> Work required
Print out the complete set of records below, exactly as they read.
= = = = =
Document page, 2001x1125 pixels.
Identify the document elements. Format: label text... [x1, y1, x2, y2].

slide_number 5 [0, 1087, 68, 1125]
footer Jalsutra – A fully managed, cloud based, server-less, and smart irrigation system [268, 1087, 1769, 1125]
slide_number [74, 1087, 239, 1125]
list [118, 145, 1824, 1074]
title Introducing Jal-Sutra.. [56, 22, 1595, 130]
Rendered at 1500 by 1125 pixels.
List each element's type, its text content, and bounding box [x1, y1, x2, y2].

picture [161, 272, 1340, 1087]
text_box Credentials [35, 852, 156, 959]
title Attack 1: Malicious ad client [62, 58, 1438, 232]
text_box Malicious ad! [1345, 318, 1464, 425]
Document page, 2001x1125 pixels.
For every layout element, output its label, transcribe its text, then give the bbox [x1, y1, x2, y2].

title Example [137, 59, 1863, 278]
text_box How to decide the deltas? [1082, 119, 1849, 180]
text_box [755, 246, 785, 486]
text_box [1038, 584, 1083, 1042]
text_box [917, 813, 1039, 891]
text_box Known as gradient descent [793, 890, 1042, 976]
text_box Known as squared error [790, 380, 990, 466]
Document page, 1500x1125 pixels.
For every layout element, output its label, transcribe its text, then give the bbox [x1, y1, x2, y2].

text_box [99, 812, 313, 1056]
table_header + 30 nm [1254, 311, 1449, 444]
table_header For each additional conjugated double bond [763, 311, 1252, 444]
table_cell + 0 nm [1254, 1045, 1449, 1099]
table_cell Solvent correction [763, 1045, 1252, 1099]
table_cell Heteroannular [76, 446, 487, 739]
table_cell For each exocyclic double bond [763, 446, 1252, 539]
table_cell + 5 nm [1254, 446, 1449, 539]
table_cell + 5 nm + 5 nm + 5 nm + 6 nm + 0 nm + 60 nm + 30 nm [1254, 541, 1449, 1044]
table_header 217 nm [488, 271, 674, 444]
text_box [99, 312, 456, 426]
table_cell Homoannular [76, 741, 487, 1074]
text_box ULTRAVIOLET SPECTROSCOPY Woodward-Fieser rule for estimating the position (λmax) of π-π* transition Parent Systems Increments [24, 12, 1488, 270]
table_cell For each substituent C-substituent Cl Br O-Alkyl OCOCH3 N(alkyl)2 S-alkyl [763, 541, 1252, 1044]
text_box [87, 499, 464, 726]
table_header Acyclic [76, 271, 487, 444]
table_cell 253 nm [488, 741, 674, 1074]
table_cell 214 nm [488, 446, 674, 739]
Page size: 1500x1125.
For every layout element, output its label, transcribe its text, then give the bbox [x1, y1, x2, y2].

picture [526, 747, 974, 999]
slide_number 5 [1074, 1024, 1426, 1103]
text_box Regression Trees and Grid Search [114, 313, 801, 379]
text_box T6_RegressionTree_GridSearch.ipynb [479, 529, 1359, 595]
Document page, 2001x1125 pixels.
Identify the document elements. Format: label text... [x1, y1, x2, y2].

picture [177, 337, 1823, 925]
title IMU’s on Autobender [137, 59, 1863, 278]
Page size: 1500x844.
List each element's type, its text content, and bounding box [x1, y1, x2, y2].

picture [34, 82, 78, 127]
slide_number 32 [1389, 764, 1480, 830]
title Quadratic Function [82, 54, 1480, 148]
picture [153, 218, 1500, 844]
= = = = =
> Written answer
Document page, 2001x1125 pixels.
Identify the document elements. Format: label text... [x1, y1, x2, y2].

slide_number 5 [0, 1087, 68, 1125]
footer Jalsutra – A fully managed, cloud based, server-less, and smart irrigation system [268, 1087, 1769, 1125]
slide_number [74, 1087, 239, 1125]
list [118, 145, 1824, 1074]
title Introducing Jal-Sutra.. [56, 22, 1595, 130]
Rendered at 1500 by 1125 pixels.
List each element's type, its text content, and bounding box [x1, y1, x2, y2].

picture [161, 272, 1340, 1087]
text_box Credentials [35, 852, 156, 959]
title Attack 1: Malicious ad client [62, 58, 1438, 232]
text_box Malicious ad! [1345, 318, 1464, 425]
Document page, 2001x1125 pixels.
For every layout element, output its label, transcribe its text, then give the bbox [x1, y1, x2, y2].

title Example [137, 59, 1863, 278]
text_box How to decide the deltas? [1082, 119, 1849, 180]
text_box [755, 246, 785, 486]
text_box [1038, 584, 1083, 1042]
text_box [917, 813, 1039, 891]
text_box Known as gradient descent [793, 890, 1042, 976]
text_box Known as squared error [790, 380, 990, 466]
Document page, 1500x1125 pixels.
For every layout element, output its label, transcribe its text, then give the bbox [x1, y1, x2, y2].

text_box [99, 812, 313, 1056]
table_header + 30 nm [1254, 311, 1449, 444]
table_header For each additional conjugated double bond [763, 311, 1252, 444]
table_cell + 0 nm [1254, 1045, 1449, 1099]
table_cell Solvent correction [763, 1045, 1252, 1099]
table_cell Heteroannular [76, 446, 487, 739]
table_cell For each exocyclic double bond [763, 446, 1252, 539]
table_cell + 5 nm [1254, 446, 1449, 539]
table_cell + 5 nm + 5 nm + 5 nm + 6 nm + 0 nm + 60 nm + 30 nm [1254, 541, 1449, 1044]
table_header 217 nm [488, 271, 674, 444]
text_box [99, 312, 456, 426]
table_cell Homoannular [76, 741, 487, 1074]
text_box ULTRAVIOLET SPECTROSCOPY Woodward-Fieser rule for estimating the position (λmax) of π-π* transition Parent Systems Increments [24, 12, 1488, 270]
table_cell For each substituent C-substituent Cl Br O-Alkyl OCOCH3 N(alkyl)2 S-alkyl [763, 541, 1252, 1044]
text_box [87, 499, 464, 726]
table_header Acyclic [76, 271, 487, 444]
table_cell 253 nm [488, 741, 674, 1074]
table_cell 214 nm [488, 446, 674, 739]
Page size: 1500x1125.
For every layout element, output its label, transcribe its text, then give the bbox [x1, y1, x2, y2].

picture [526, 747, 974, 999]
slide_number 5 [1074, 1024, 1426, 1103]
text_box Regression Trees and Grid Search [114, 313, 801, 379]
text_box T6_RegressionTree_GridSearch.ipynb [479, 529, 1359, 595]
Document page, 2001x1125 pixels.
Identify the document elements. Format: label text... [x1, y1, x2, y2].

picture [177, 337, 1823, 925]
title IMU’s on Autobender [137, 59, 1863, 278]
Page size: 1500x844.
List each element's type, its text content, and bounding box [x1, y1, x2, y2].

picture [34, 82, 78, 127]
slide_number 32 [1389, 764, 1480, 830]
title Quadratic Function [82, 54, 1480, 148]
picture [153, 218, 1500, 844]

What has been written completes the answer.